Подошел официант и принял у них заказ. Гвинн поудобнее пристроила свое массивное тело на сиденье из искусственной кожи.
— И давно вы здесь сидите, Джереми? Странно, вы как будто совсем не окосели.
— Это первый, — показал Джереми на свой бокал.
— Ах, вот как? Тогда странно, что официант до сих пор вас отсюда не выставил.
— Да нет, я знаю великую тайну. Просто нужно каждые полчаса или около этого не скупясь давать ему на чай. Тогда он не пристает, и можно спокойно заниматься. Шум меня не отвлекает — вы себе не представляете, в каких шумных местах мне приходилось проводить ревизии. А здесь я чувствую себя не таким… ну, изолированным от мира, что ли, как у себя дома.
«Не говоря уж о том, — добавил он про себя, — что в последнее время приходится думать, чем можно заниматься дома, а чем — не стоит». Гвинн посоветовала ему не трогать подслушивающее устройство в телефоне, но не говорить дома вслух ничего такого, что могло бы кого-то заинтересовать. Если вынуть «жучок», это только насторожит тех, кто его установил.
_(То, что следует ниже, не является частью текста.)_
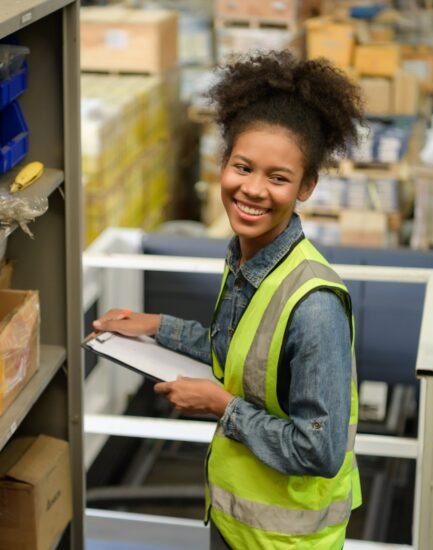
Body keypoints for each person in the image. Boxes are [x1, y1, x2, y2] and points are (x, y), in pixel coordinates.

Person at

Официант принес женщинам напитки.
— Ну и что же вы выяснили про Бокля? — спросила Куик. У нее в бокале было что-то розовое и пенистое, с огромным количеством фруктов, — Джереми не мог понять, как можно такое пить.
— Ну, он был безусловно оригинал, — ответил он. — В детстве много болел, получил домашнее образование под присмотром матери, а потом, когда уже стал взрослым, не расставался с ней пятнадцать лет, разъезжая в ее обществе по всему континенту. В наши дни ему порекомендовали бы обратиться к психоаналитику.
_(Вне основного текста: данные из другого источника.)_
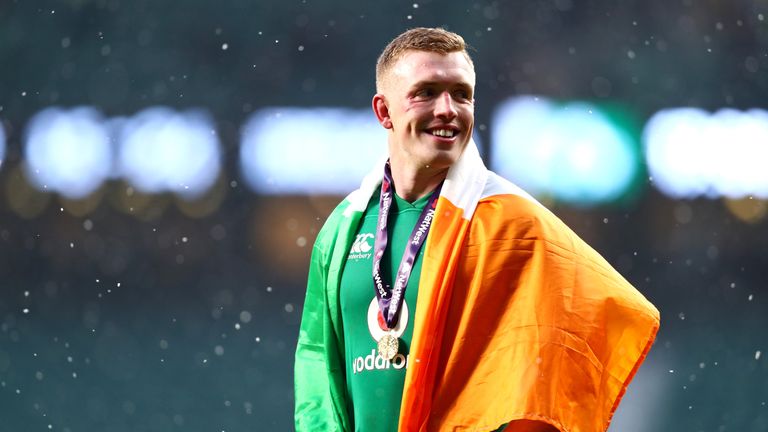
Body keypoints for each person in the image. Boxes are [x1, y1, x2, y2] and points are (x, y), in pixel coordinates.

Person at [294, 27, 660, 432]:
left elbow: (608, 317)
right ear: (384, 112)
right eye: (427, 92)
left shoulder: (511, 222)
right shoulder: (343, 226)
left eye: (461, 94)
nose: (448, 108)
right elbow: (317, 368)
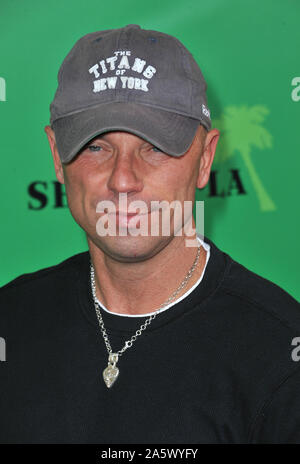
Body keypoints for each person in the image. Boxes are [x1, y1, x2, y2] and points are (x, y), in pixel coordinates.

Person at [0, 24, 300, 445]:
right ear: (56, 156)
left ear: (205, 158)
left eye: (155, 146)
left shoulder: (280, 353)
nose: (123, 180)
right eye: (96, 146)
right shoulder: (11, 322)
— Все это время он писал свой труд, — сказала Гвинн, постучав пальцем по книге, лежавшей на столе. — «История цивилизации в Англии». Издана… кажется, в 1857-м. — Она заглянула на титульную страницу. — Правильно, в 57-м. Бокль — типичный историк девятнадцатого столетия. Он видел в истории непрерывный прогресс — от первобытных времен до самых вершин цивилизации, то есть, конечно, до Англии девятнадцатого века. Как большинство людей викторианской эпохи, он свято верил в Прогресс.
Гуинн и Куик обменялись понимающими улыбками.
«Конечно, в наши дни это считается наивностью, — подумал Джереми. — Сейчас больше никто не верит в прогресс. Во всяком случае, в Прогресс с большой буквы. Куда чаще его ругают почем зря. Интересно, стали люди за эти годы умнее или просто разочаровались? Почему вообще цинизм надо предпочитать оптимизму? То же самое и в литературе: если вещь недостаточно „иронична“, это не „литература“. По этому поводу в „Нью-Йорк Ревью оф Букс“ то и дело начинаются перепалки, но общепринятое мнение по-прежнему не сдает своих позиций. Реализм? Пусть так, но ведь иногда герой все-таки выходит победителем!»